Problem to work on →
Edit the rows starting with the line containing "catalogue / barcode: US 3429470" and going on through the end of the rows, changing every "collectors" to "gathered by" and leaving all else unchanged. Return only those lines.

Listing →
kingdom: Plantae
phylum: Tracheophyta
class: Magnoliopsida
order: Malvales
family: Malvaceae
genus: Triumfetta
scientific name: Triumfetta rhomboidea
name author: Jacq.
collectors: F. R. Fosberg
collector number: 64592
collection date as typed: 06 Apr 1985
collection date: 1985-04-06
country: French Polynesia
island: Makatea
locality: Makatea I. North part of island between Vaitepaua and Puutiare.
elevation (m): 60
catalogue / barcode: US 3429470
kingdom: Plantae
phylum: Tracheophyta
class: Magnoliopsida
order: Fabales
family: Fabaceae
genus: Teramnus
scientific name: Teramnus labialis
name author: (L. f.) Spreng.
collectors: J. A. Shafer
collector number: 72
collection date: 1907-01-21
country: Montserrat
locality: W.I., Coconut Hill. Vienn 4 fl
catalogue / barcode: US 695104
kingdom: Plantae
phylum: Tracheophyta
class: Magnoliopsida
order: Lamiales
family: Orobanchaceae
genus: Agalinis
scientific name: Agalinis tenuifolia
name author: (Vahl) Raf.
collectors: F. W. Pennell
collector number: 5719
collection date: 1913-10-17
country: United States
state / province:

Worked answer →
catalogue / barcode: US 3429470
kingdom: Plantae
phylum: Tracheophyta
class: Magnoliopsida
order: Fabales
family: Fabaceae
genus: Teramnus
scientific name: Teramnus labialis
name author: (L. f.) Spreng.
gathered by: J. A. Shafer
collector number: 72
collection date: 1907-01-21
country: Montserrat
locality: W.I., Coconut Hill. Vienn 4 fl
catalogue / barcode: US 695104
kingdom: Plantae
phylum: Tracheophyta
class: Magnoliopsida
order: Lamiales
family: Orobanchaceae
genus: Agalinis
scientific name: Agalinis tenuifolia
name author: (Vahl) Raf.
gathered by: F. W. Pennell
collector number: 5719
collection date: 1913-10-17
country: United States
state / province:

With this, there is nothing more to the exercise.